Why do we need this library?

10 years ago, I launched alonetone.com. Since then, I've written several wrappers around audio libraries such as SoundManager2 and Howler.js, both which are fantastic projects and enabled me to launch and maintain the site.

However, as time wore on, I found myself constantly having to keep up with the changes to audio behavior in browsers anyway, and more recently, have found the implementations lacking. In particular, other libraries tend to:

  • Contain legacy/unrelated support of other methods of delivery like Flash and Web Audio
  • Don't have first class support for sequential playback of a playlist
  • Are written in Ye Olde JS™ vs. ES6/ES+
  • Are full of browser/feature detection code
  • Don't have cross browser tests

Running tests

Given the somewhat sketchy state of audio playback in browsers (especially Safari), it's absolutely critical to run tests against as many current browsers as possible.

Selenium tests are currently written in Nightwatch

The full testing stack is by its nature VERY.... brittle.

There are lots of places things can go wrong: The tests themselves, the testing framework, the webdriver for each browser, selenium, all sorts of infrastructure related things on browserstack's end... the most difficult part of this project is definitely maintaining this testing harness.

Locally Against Chrome

You can run tests locally with:

yarn test

This will run tests against headless chrome as configured in nightwatch-local.conf.json.

Browserstack

Sessions Overview - BrowserStack Automate 2020-02-27 00-57-41

We are using Browserstack to run tests against multiple browsers. This is configured in nightwatch-browserstack.conf.js and uses a runner defined in browserstack.runner.js. Travis is setup to run Browserstack.

Test failures are manually reported via afterEach callbacks via Browserstack's API which manually send a request per test case to Browserstack, renaming the name of the test as well as reporting it as passed or failed.

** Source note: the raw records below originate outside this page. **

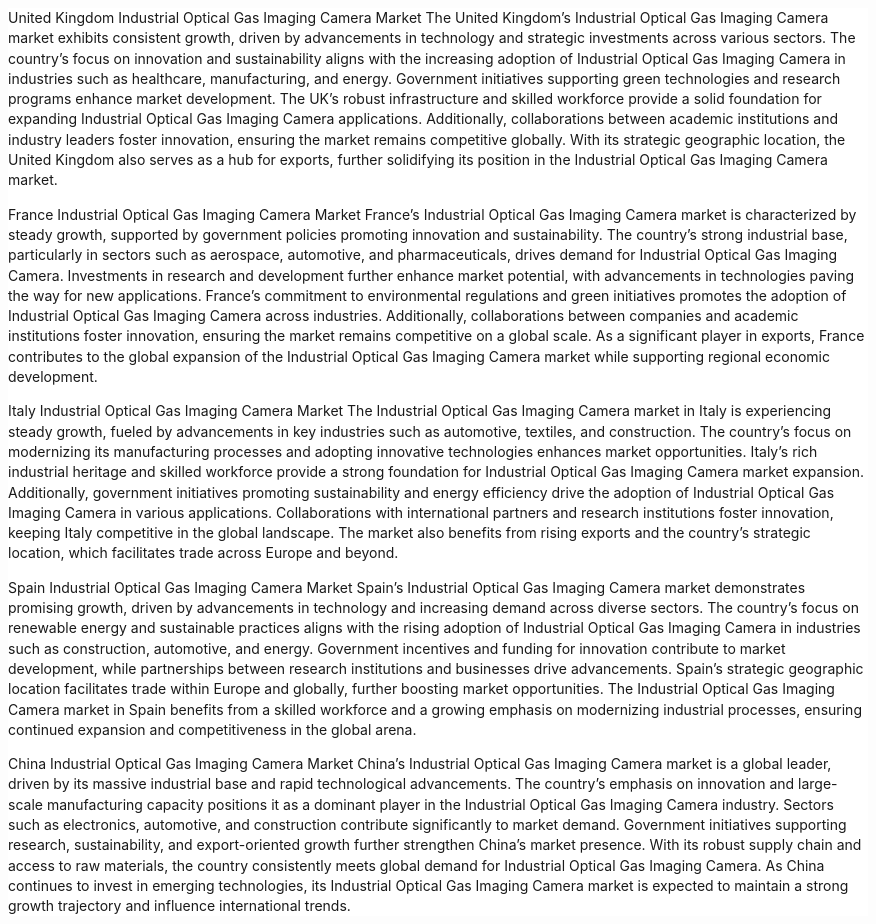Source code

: United Kingdom Industrial Optical Gas Imaging Camera Market
The United Kingdom’s Industrial Optical Gas Imaging Camera market exhibits consistent growth, driven by advancements in technology and strategic investments across various sectors. The country’s focus on innovation and sustainability aligns with the increasing adoption of Industrial Optical Gas Imaging Camera in industries such as healthcare, manufacturing, and energy. Government initiatives supporting green technologies and research programs enhance market development. The UK’s robust infrastructure and skilled workforce provide a solid foundation for expanding Industrial Optical Gas Imaging Camera applications. Additionally, collaborations between academic institutions and industry leaders foster innovation, ensuring the market remains competitive globally. With its strategic geographic location, the United Kingdom also serves as a hub for exports, further solidifying its position in the Industrial Optical Gas Imaging Camera market.

France Industrial Optical Gas Imaging Camera Market
France’s Industrial Optical Gas Imaging Camera market is characterized by steady growth, supported by government policies promoting innovation and sustainability. The country’s strong industrial base, particularly in sectors such as aerospace, automotive, and pharmaceuticals, drives demand for Industrial Optical Gas Imaging Camera. Investments in research and development further enhance market potential, with advancements in technologies paving the way for new applications. France’s commitment to environmental regulations and green initiatives promotes the adoption of Industrial Optical Gas Imaging Camera across industries. Additionally, collaborations between companies and academic institutions foster innovation, ensuring the market remains competitive on a global scale. As a significant player in exports, France contributes to the global expansion of the Industrial Optical Gas Imaging Camera market while supporting regional economic development.

Italy Industrial Optical Gas Imaging Camera Market
The Industrial Optical Gas Imaging Camera market in Italy is experiencing steady growth, fueled by advancements in key industries such as automotive, textiles, and construction. The country’s focus on modernizing its manufacturing processes and adopting innovative technologies enhances market opportunities. Italy’s rich industrial heritage and skilled workforce provide a strong foundation for Industrial Optical Gas Imaging Camera market expansion. Additionally, government initiatives promoting sustainability and energy efficiency drive the adoption of Industrial Optical Gas Imaging Camera in various applications. Collaborations with international partners and research institutions foster innovation, keeping Italy competitive in the global landscape. The market also benefits from rising exports and the country’s strategic location, which facilitates trade across Europe and beyond.

Spain Industrial Optical Gas Imaging Camera Market
Spain’s Industrial Optical Gas Imaging Camera market demonstrates promising growth, driven by advancements in technology and increasing demand across diverse sectors. The country’s focus on renewable energy and sustainable practices aligns with the rising adoption of Industrial Optical Gas Imaging Camera in industries such as construction, automotive, and energy. Government incentives and funding for innovation contribute to market development, while partnerships between research institutions and businesses drive advancements. Spain’s strategic geographic location facilitates trade within Europe and globally, further boosting market opportunities. The Industrial Optical Gas Imaging Camera market in Spain benefits from a skilled workforce and a growing emphasis on modernizing industrial processes, ensuring continued expansion and competitiveness in the global arena.

China Industrial Optical Gas Imaging Camera Market
China’s Industrial Optical Gas Imaging Camera market is a global leader, driven by its massive industrial base and rapid technological advancements. The country’s emphasis on innovation and large-scale manufacturing capacity positions it as a dominant player in the Industrial Optical Gas Imaging Camera industry. Sectors such as electronics, automotive, and construction contribute significantly to market demand. Government initiatives supporting research, sustainability, and export-oriented growth further strengthen China’s market presence. With its robust supply chain and access to raw materials, the country consistently meets global demand for Industrial Optical Gas Imaging Camera. As China continues to invest in emerging technologies, its Industrial Optical Gas Imaging Camera market is expected to maintain a strong growth trajectory and influence international trends.
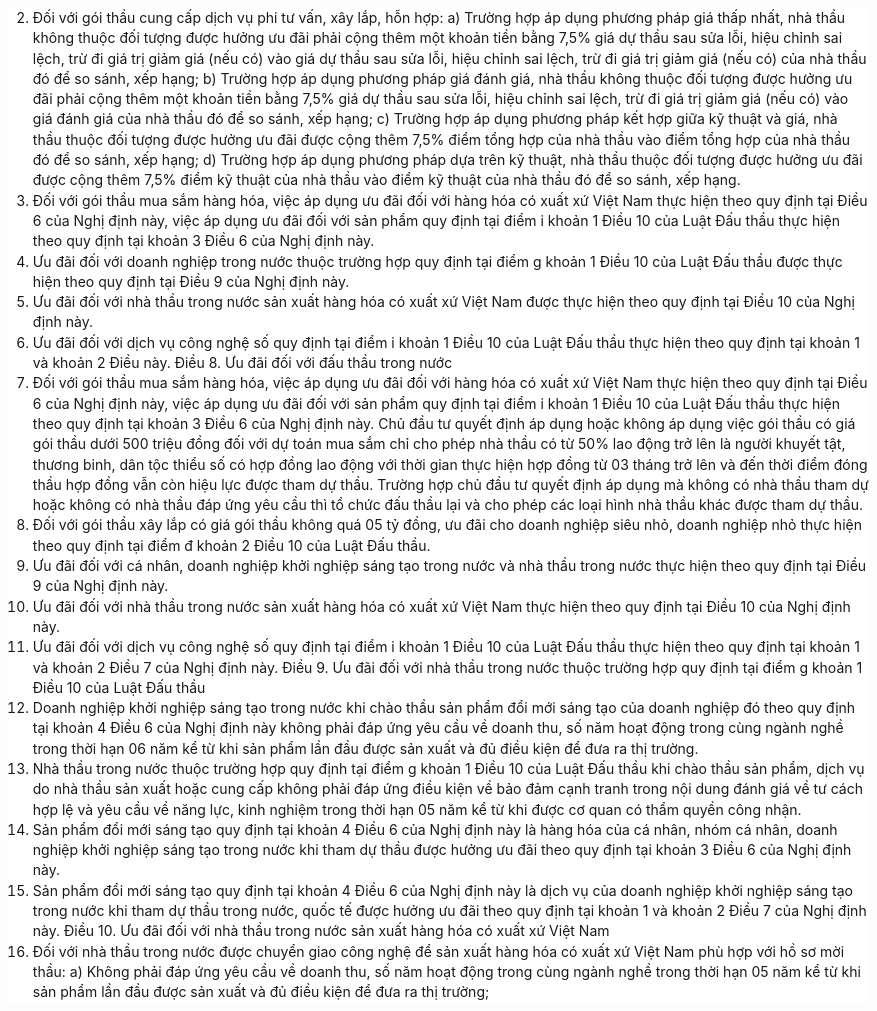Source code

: 2. Đối với gói thầu cung cấp dịch vụ phi tư vấn, xây lắp, hỗn hợp:
a) Trường hợp áp dụng phương pháp giá thấp nhất, nhà thầu không thuộc đối tượng được hưởng ưu đãi phải cộng thêm một khoản tiền bằng 7,5% giá dự thầu sau sửa lỗi, hiệu chỉnh sai lệch, trừ đi giá trị giảm giá (nếu có) vào giá dự thầu sau sửa lỗi, hiệu chỉnh sai lệch, trừ đi giá trị giảm giá (nếu có) của nhà thầu đó để so sánh, xếp hạng;
b) Trường hợp áp dụng phương pháp giá đánh giá, nhà thầu không thuộc đối tượng được hưởng ưu đãi phải cộng thêm một khoản tiền bằng 7,5% giá dự thầu sau sửa lỗi, hiệu chỉnh sai lệch, trừ đi giá trị giảm giá (nếu có) vào giá đánh giá của nhà thầu đó để so sánh, xếp hạng;
c) Trường hợp áp dụng phương pháp kết hợp giữa kỹ thuật và giá, nhà thầu thuộc đối tượng được hưởng ưu đãi được cộng thêm 7,5% điểm tổng hợp của nhà thầu vào điểm tổng hợp của nhà thầu đó để so sánh, xếp hạng;
d) Trường hợp áp dụng phương pháp dựa trên kỹ thuật, nhà thầu thuộc đối tượng được hưởng ưu đãi được cộng thêm 7,5% điểm kỹ thuật của nhà thầu vào điểm kỹ thuật của nhà thầu đó để so sánh, xếp hạng.
3. Đối với gói thầu mua sắm hàng hóa, việc áp dụng ưu đãi đối với hàng hóa có xuất xứ Việt Nam thực hiện theo quy định tại Điều 6 của Nghị định này, việc áp dụng ưu đãi đối với sản phẩm quy định tại điểm i khoản 1 Điều 10 của Luật Đấu thầu thực hiện theo quy định tại khoản 3 Điều 6 của Nghị định này.
4. Ưu đãi đối với doanh nghiệp trong nước thuộc trường hợp quy định tại điểm g khoản 1 Điều 10 của Luật Đấu thầu được thực hiện theo quy định tại Điều 9 của Nghị định này.
5. Ưu đãi đối với nhà thầu trong nước sản xuất hàng hóa có xuất xứ Việt Nam được thực hiện theo quy định tại Điều 10 của Nghị định này.
6. Ưu đãi đối với dịch vụ công nghệ số quy định tại điểm i khoản 1 Điều 10 của Luật Đấu thầu thực hiện theo quy định tại khoản 1 và khoản 2 Điều này.
Điều 8. Ưu đãi đối với đấu thầu trong nước
1. Đối với gói thầu mua sắm hàng hóa, việc áp dụng ưu đãi đối với hàng hóa có xuất xứ Việt Nam thực hiện theo quy định tại Điều 6 của Nghị định này, việc áp dụng ưu đãi đối với sản phẩm quy định tại điểm i khoản 1 Điều 10 của Luật Đấu thầu thực hiện theo quy định tại khoản 3 Điều 6 của Nghị định này.
Chủ đầu tư quyết định áp dụng hoặc không áp dụng việc gói thầu có giá gói thầu dưới 500 triệu đồng đối với dự toán mua sắm chỉ cho phép nhà thầu có từ 50% lao động trở lên là người khuyết tật, thương binh, dân tộc thiểu số có hợp đồng lao động với thời gian thực hiện hợp đồng từ 03 tháng trở lên và đến thời điểm đóng thầu hợp đồng vẫn còn hiệu lực được tham dự thầu. Trường hợp chủ đầu tư quyết định áp dụng mà không có nhà thầu tham dự hoặc không có nhà thầu đáp ứng yêu cầu thì tổ chức đấu thầu lại và cho phép các loại hình nhà thầu khác được tham dự thầu.
2. Đối với gói thầu xây lắp có giá gói thầu không quá 05 tỷ đồng, ưu đãi cho doanh nghiệp siêu nhỏ, doanh nghiệp nhỏ thực hiện theo quy định tại điểm đ khoản 2 Điều 10 của Luật Đấu thầu.
3. Ưu đãi đối với cá nhân, doanh nghiệp khởi nghiệp sáng tạo trong nước và nhà thầu trong nước thực hiện theo quy định tại Điều 9 của Nghị định này.
4. Ưu đãi đối với nhà thầu trong nước sản xuất hàng hóa có xuất xứ Việt Nam thực hiện theo quy định tại Điều 10 của Nghị định này.
5. Ưu đãi đối với dịch vụ công nghệ số quy định tại điểm i khoản 1 Điều 10 của Luật Đấu thầu thực hiện theo quy định tại khoản 1 và khoản 2 Điều 7 của Nghị định này.
Điều 9. Ưu đãi đối với nhà thầu trong nước thuộc trường hợp quy định tại điểm g khoản 1 Điều 10 của Luật Đấu thầu
1. Doanh nghiệp khởi nghiệp sáng tạo trong nước khi chào thầu sản phẩm đổi mới sáng tạo của doanh nghiệp đó theo quy định tại khoản 4 Điều 6 của Nghị định này không phải đáp ứng yêu cầu về doanh thu, số năm hoạt động trong cùng ngành nghề trong thời hạn 06 năm kể từ khi sản phẩm lần đầu được sản xuất và đủ điều kiện để đưa ra thị trường.
2. Nhà thầu trong nước thuộc trường hợp quy định tại điểm g khoản 1 Điều 10 của Luật Đấu thầu khi chào thầu sản phẩm, dịch vụ do nhà thầu sản xuất hoặc cung cấp không phải đáp ứng điều kiện về bảo đảm cạnh tranh trong nội dung đánh giá về tư cách hợp lệ và yêu cầu về năng lực, kinh nghiệm trong thời hạn 05 năm kể từ khi được cơ quan có thẩm quyền công nhận.
3. Sản phẩm đổi mới sáng tạo quy định tại khoản 4 Điều 6 của Nghị định này là hàng hóa của cá nhân, nhóm cá nhân, doanh nghiệp khởi nghiệp sáng tạo trong nước khi tham dự thầu được hưởng ưu đãi theo quy định tại khoản 3 Điều 6 của Nghị định này.
4. Sản phẩm đổi mới sáng tạo quy định tại khoản 4 Điều 6 của Nghị định này là dịch vụ của doanh nghiệp khởi nghiệp sáng tạo trong nước khi tham dự thầu trong nước, quốc tế được hưởng ưu đãi theo quy định tại khoản 1 và khoản 2 Điều 7 của Nghị định này.
Điều 10. Ưu đãi đối với nhà thầu trong nước sản xuất hàng hóa có xuất xứ Việt Nam
1. Đối với nhà thầu trong nước được chuyển giao công nghệ để sản xuất hàng hóa có xuất xứ Việt Nam phù hợp với hồ sơ mời thầu:
a) Không phải đáp ứng yêu cầu về doanh thu, số năm hoạt động trong cùng ngành nghề trong thời hạn 05 năm kể từ khi sản phẩm lần đầu được sản xuất và đủ điều kiện để đưa ra thị trường;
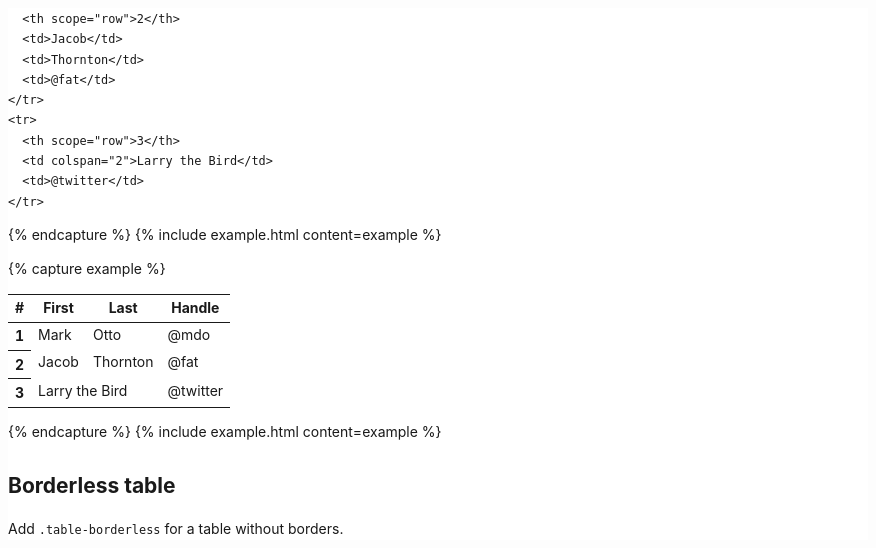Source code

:       <th scope="row">2</th>
      <td>Jacob</td>
      <td>Thornton</td>
      <td>@fat</td>
    </tr>
    <tr>
      <th scope="row">3</th>
      <td colspan="2">Larry the Bird</td>
      <td>@twitter</td>
    </tr>
  </tbody>
</table>
{% endcapture %}
{% include example.html content=example %}

{% capture example %}
<table class="table table-bordered table-dark">
  <thead>
    <tr>
      <th scope="col">#</th>
      <th scope="col">First</th>
      <th scope="col">Last</th>
      <th scope="col">Handle</th>
    </tr>
  </thead>
  <tbody>
    <tr>
      <th scope="row">1</th>
      <td>Mark</td>
      <td>Otto</td>
      <td>@mdo</td>
    </tr>
    <tr>
      <th scope="row">2</th>
      <td>Jacob</td>
      <td>Thornton</td>
      <td>@fat</td>
    </tr>
    <tr>
      <th scope="row">3</th>
      <td colspan="2">Larry the Bird</td>
      <td>@twitter</td>
    </tr>
  </tbody>
</table>
{% endcapture %}
{% include example.html content=example %}

## Borderless table

Add `.table-borderless` for a table without borders.
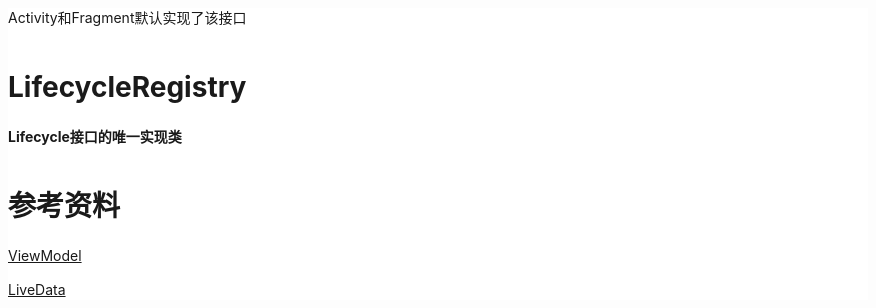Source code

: Activity和Fragment默认实现了该接口

# LifecycleRegistry

**Lifecycle接口的唯一实现类**





# 参考资料

[ViewModel](https://developer.android.com/topic/libraries/architecture/viewmodel?hl=zh-cn)

[LiveData](https://developer.android.com/topic/libraries/architecture/livedata?hl=zh-cn#java)

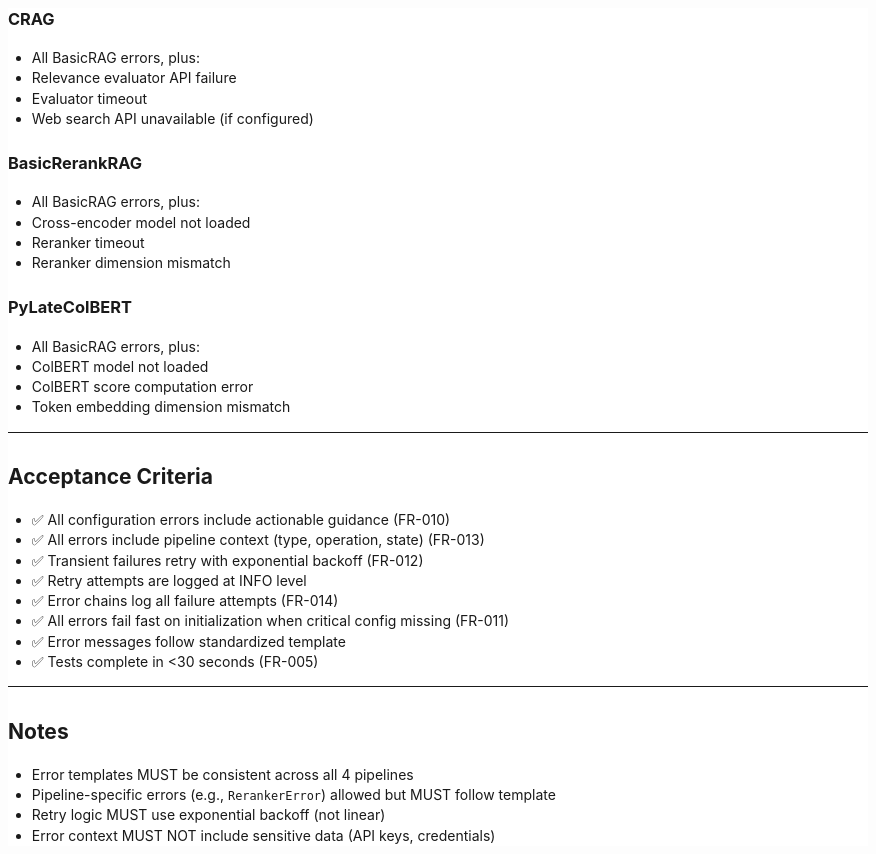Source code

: ### CRAG
- All BasicRAG errors, plus:
- Relevance evaluator API failure
- Evaluator timeout
- Web search API unavailable (if configured)

### BasicRerankRAG
- All BasicRAG errors, plus:
- Cross-encoder model not loaded
- Reranker timeout
- Reranker dimension mismatch

### PyLateColBERT
- All BasicRAG errors, plus:
- ColBERT model not loaded
- ColBERT score computation error
- Token embedding dimension mismatch

---

## Acceptance Criteria

- ✅ All configuration errors include actionable guidance (FR-010)
- ✅ All errors include pipeline context (type, operation, state) (FR-013)
- ✅ Transient failures retry with exponential backoff (FR-012)
- ✅ Retry attempts are logged at INFO level
- ✅ Error chains log all failure attempts (FR-014)
- ✅ All errors fail fast on initialization when critical config missing (FR-011)
- ✅ Error messages follow standardized template
- ✅ Tests complete in <30 seconds (FR-005)

---

## Notes

- Error templates MUST be consistent across all 4 pipelines
- Pipeline-specific errors (e.g., `RerankerError`) allowed but MUST follow template
- Retry logic MUST use exponential backoff (not linear)
- Error context MUST NOT include sensitive data (API keys, credentials)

Locally against Browserstack

You can also run Browserstack locally (assuming you have the BROWSERSTACK_USERNAME and BROWSERSTACK_ACCESS_KEY credentials set as ENV variables)

yarn browserstack

This is useful for figuring out why something might be failing on one particular browser. For this use case, I recommend reducing the number of browsers that are being run in package.json, isolating the one browser that is causing problems.

PROTIP: You won't see any "live" output from nightwatch when more than one browser is being run, as in this case tests are being run in parallel and the log output wouldn't be very coherent. If you want to see nightwatch output as it happens, just use one browser.